If the diameter of the round channel at the top of the nozzle is reduced to a conical shape near the ejection hole and the dogbone-shaped opening is connected to this, it is possible to smoothly flatten the immersed part of the nozzle. At the same time, when the nozzle is manufactured by pressing or casting, the shape of the core can be simplified, and the nozzle can be manufactured easily.

[Brief explanation of drawings]

FIG. 1 is a sectional view along the long side direction of a slab of a continuous casting machine equipped with a pouring device according to an embodiment of the present invention, and FIG. 2 is a sectional view along the short side direction of a slab of the same continuous casting machine. 3 is a sectional view taken along the first line ■-■, and FIG. 4 is a sectional view of a continuous casting machine equipped with a pouring device according to another embodiment of the present invention. FIG. 5 is a sectional view taken along the side direction, and FIG. 5 is a sectional view taken along the long side direction of the slab of the same continuous casting machine. Explanation of symbols 2...Side dam (short side mold) 20...Pouring nozzle 2...Side opening portion 22
...Lower opening 23...Round channel 24...
・Conical flow path 30... Inclined flow 33... Downward flow

Claims (5)

[Claims] (1) A pouring device for a continuous casting machine that manufactures plate materials by continuously cooling and solidifying molten metal, which has a pouring nozzle and directs the spouting hole toward a pair of side molds that are inclined toward the short side mold.
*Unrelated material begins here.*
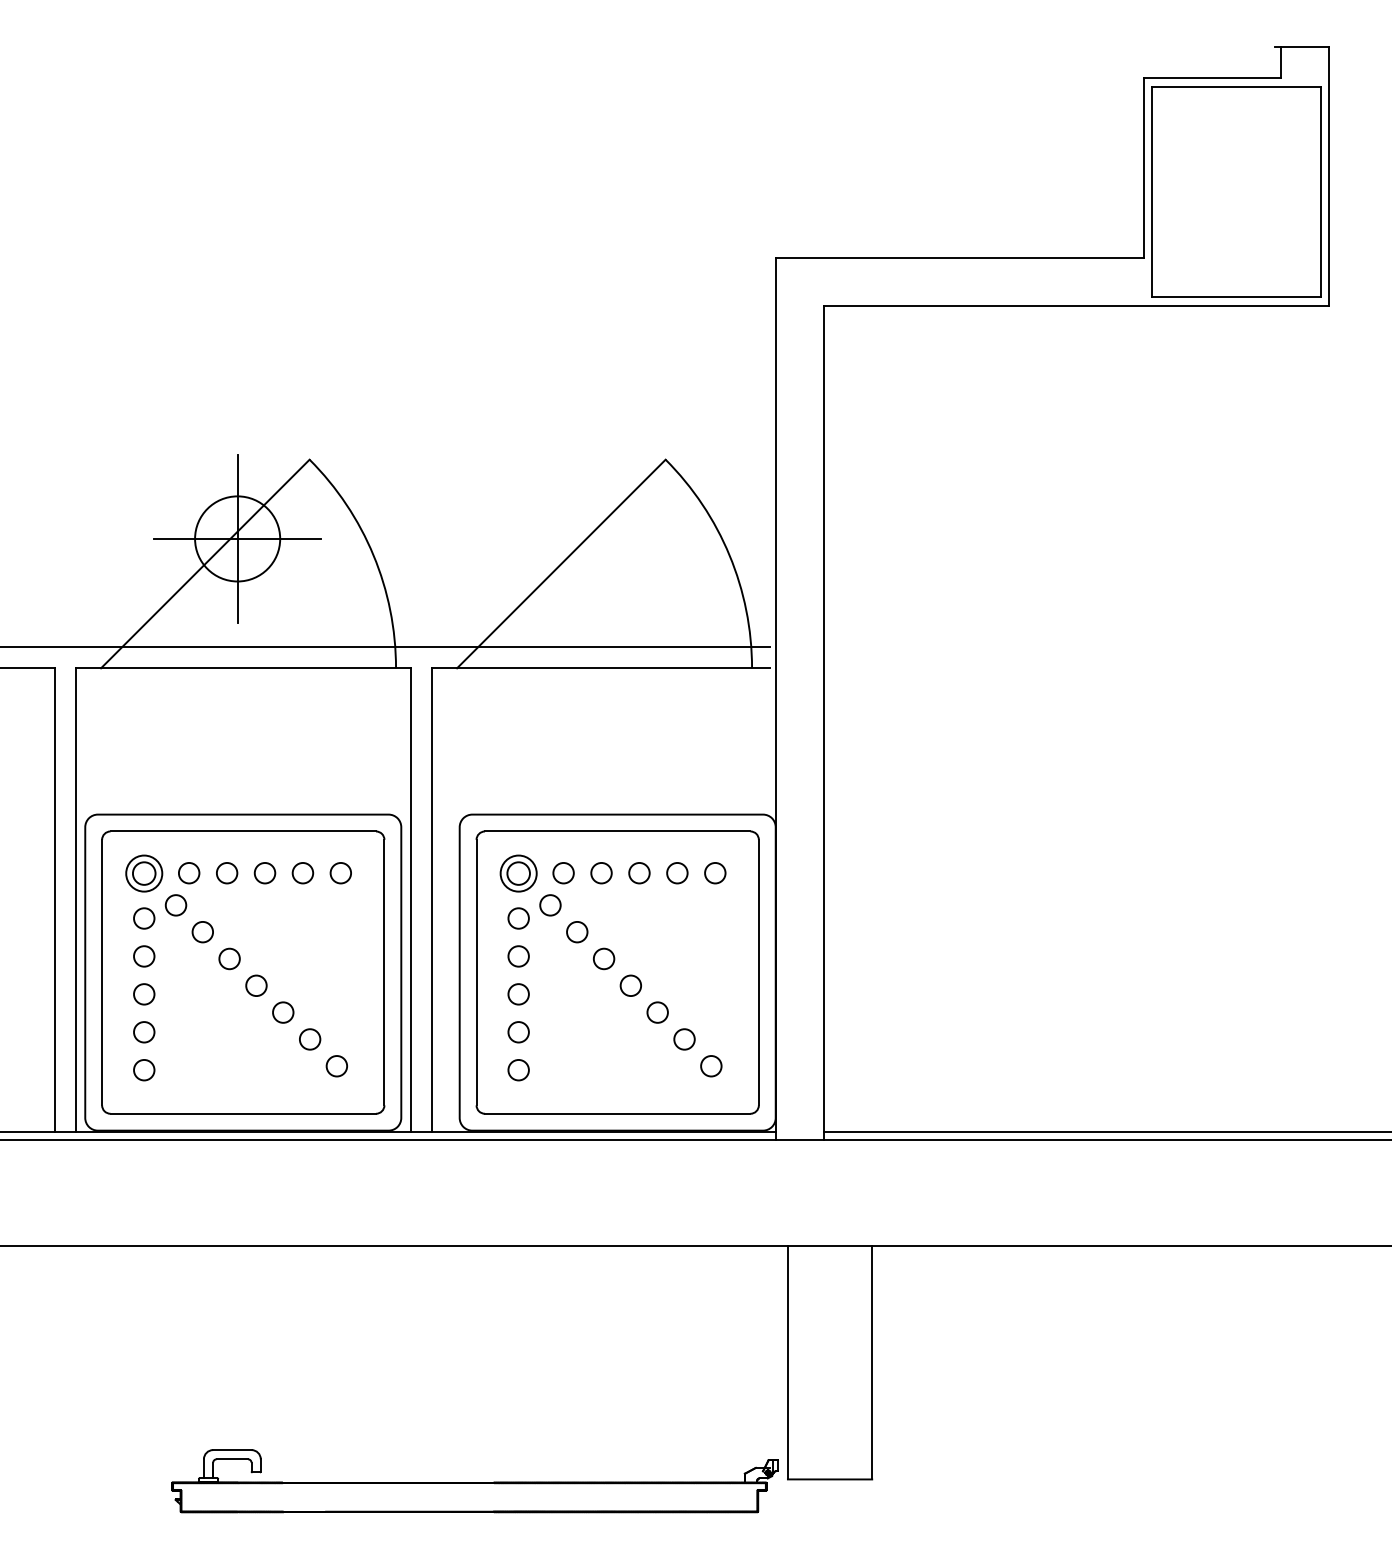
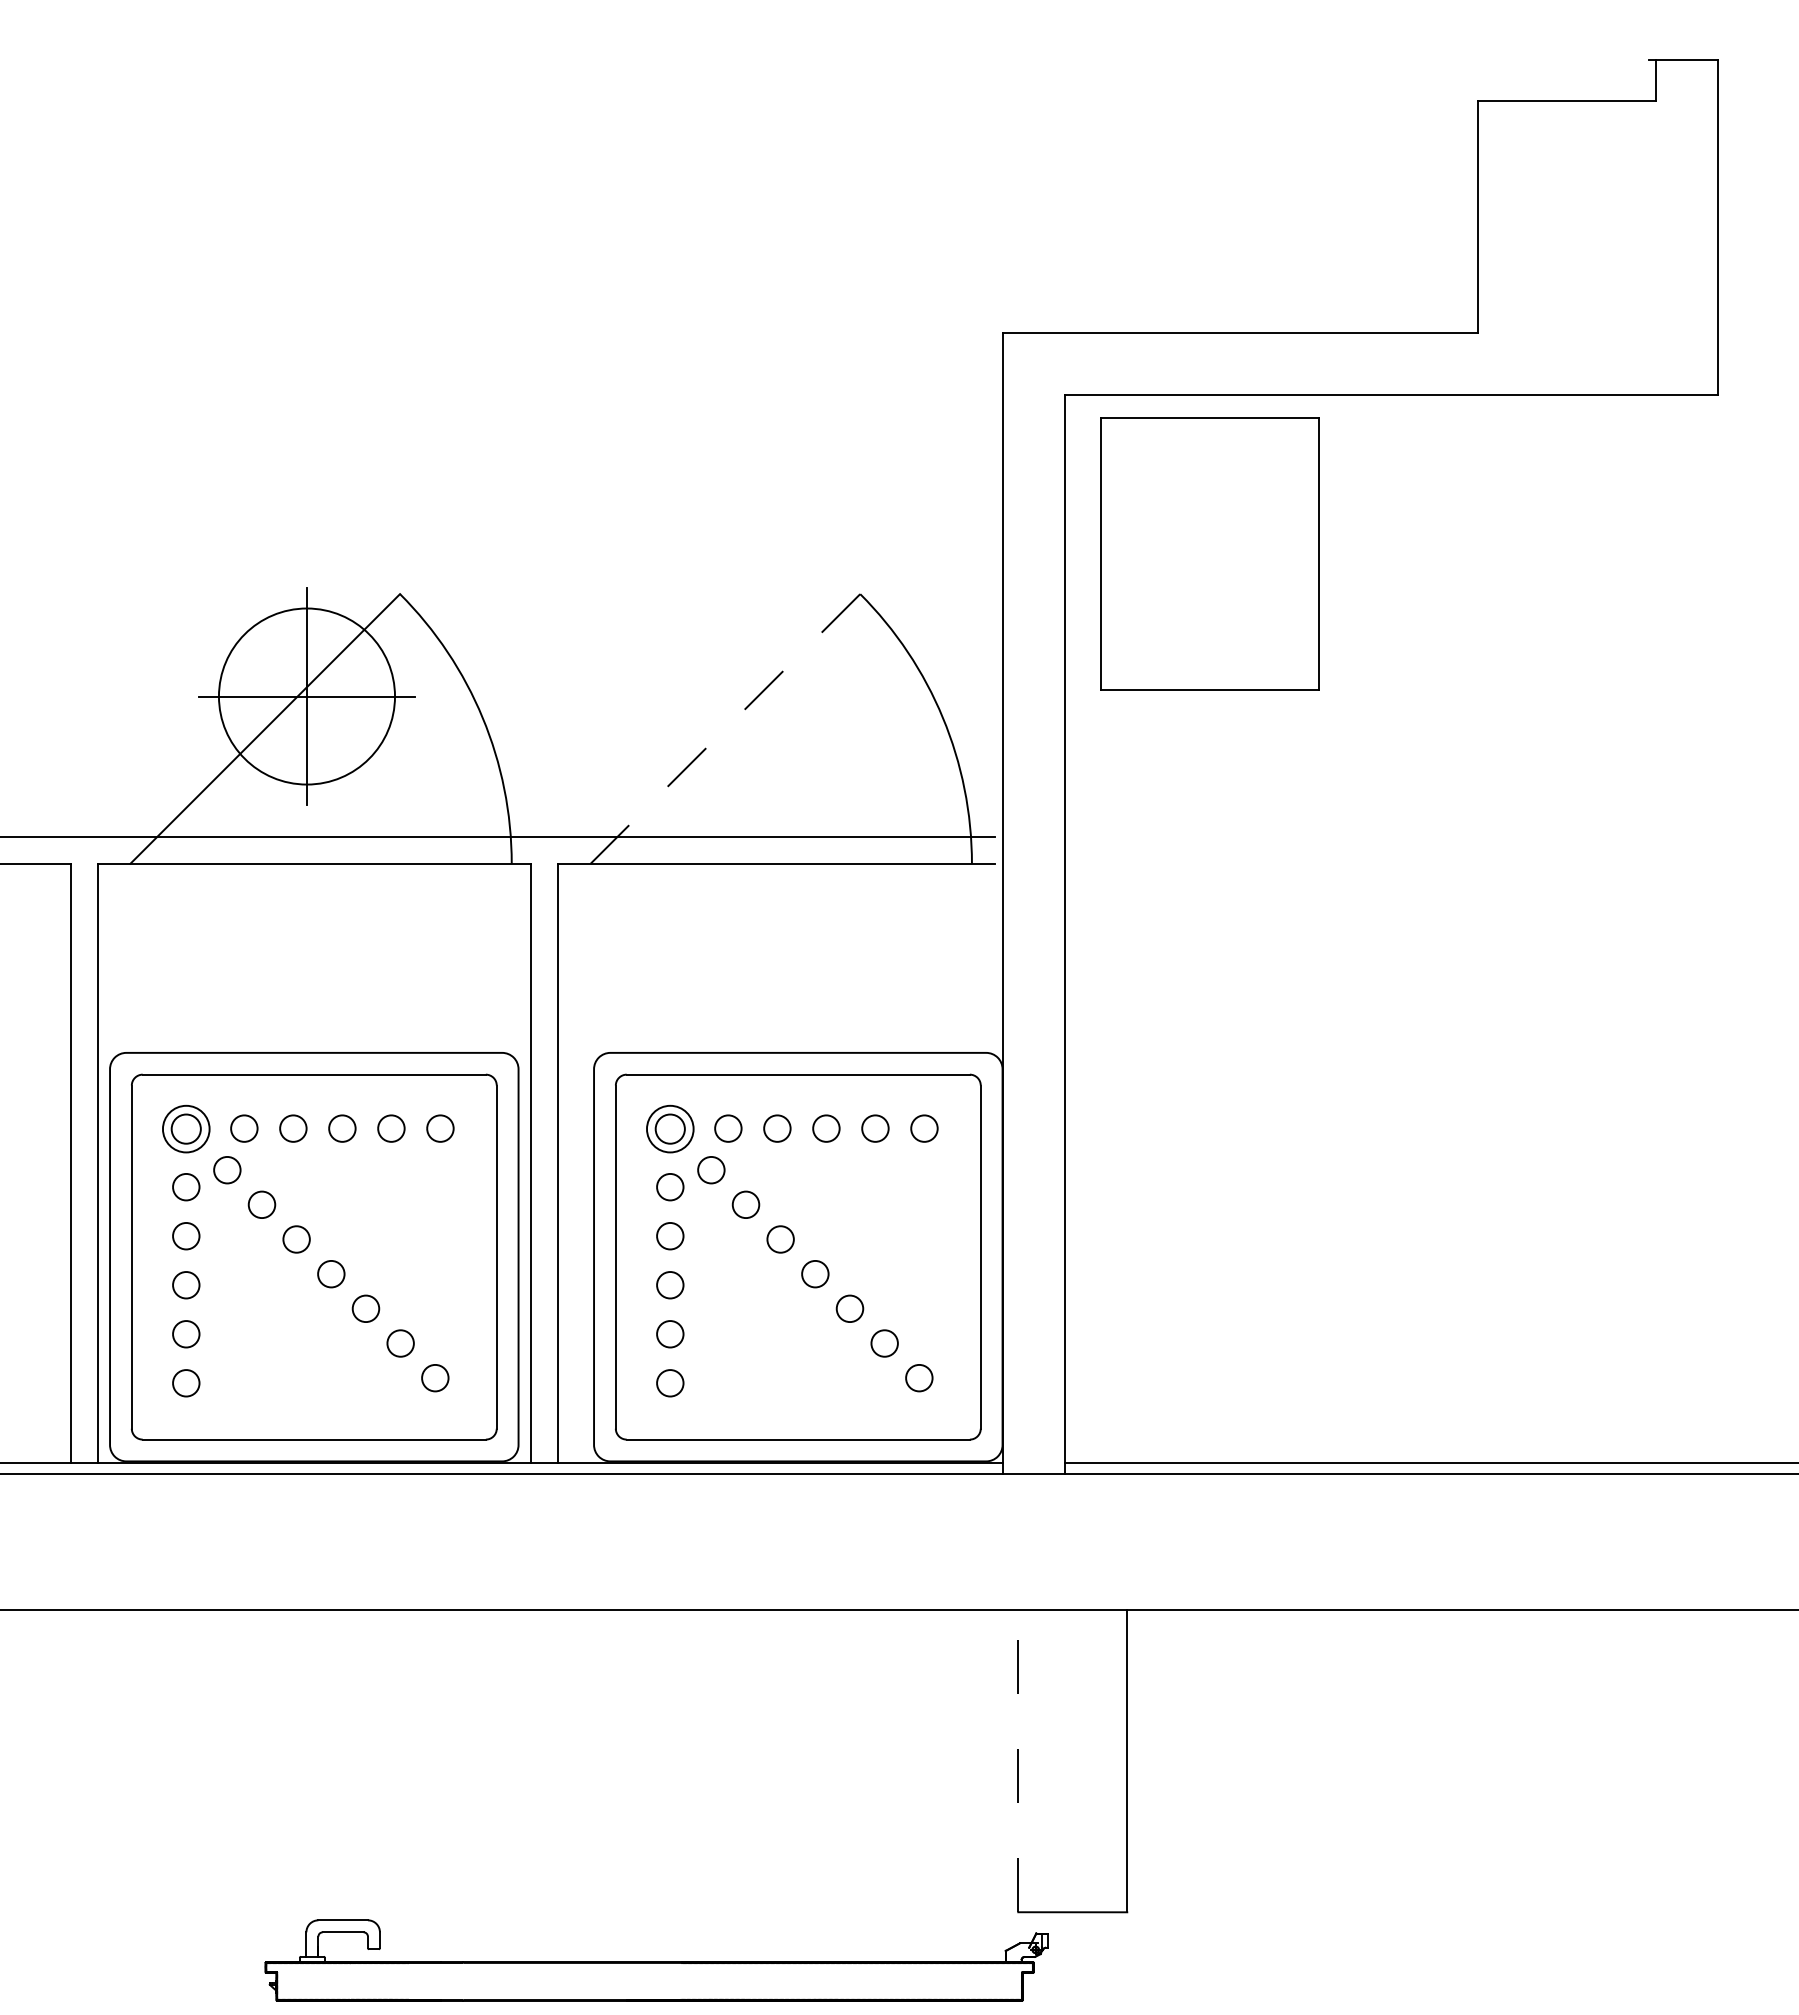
part: (1235, 191) -> (1209, 553), moved
circle: (237, 538) -> (306, 696), size x1.6
line: (561, 563) -> (725, 728), solid -> dashed
line: (788, 1362) -> (1018, 1760), solid -> dashed
part: (474, 1481) -> (656, 1960), moved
The outlet shape of the ejection hole is composed of an aperture and a lower aperture that is continuous with the aperture and faces directly below the nozzle. 1. A pouring device for a continuous casting machine, characterized in that the pouring device has a dogbone shape when viewed from a flat surface, and the outlets of the side openings and the bottom openings are arranged on substantially the same plane. (2) The upper part of the pouring nozzle is shaped to have a round channel, and the lower part immersed in the molten metal is shaped to have a flat and narrow channel. Continuous casting machine pouring device. (3) Continuous casting according to claim 1, characterized in that the diameter of the round channel in the upper part of the nozzle is reduced to a conical shape near the ejection hole, and the dogbone-shaped opening is connected to this. Machine pouring device. (4) A narrowing type continuous casting machine characterized by being equipped with the pouring device according to claim 1. (5) The side aperture is such that the center of the jet flowing down from the side aperture in an inclined manner collides with the side refractory at a point from the molten metal surface to the narrowest part of the fan-shaped molten metal pool. 5. The narrowing type continuous casting machine according to claim 4, wherein the continuous casting machine is configured to have a distance of 0.2H to 0.9H from the molten metal surface, where H is the distance.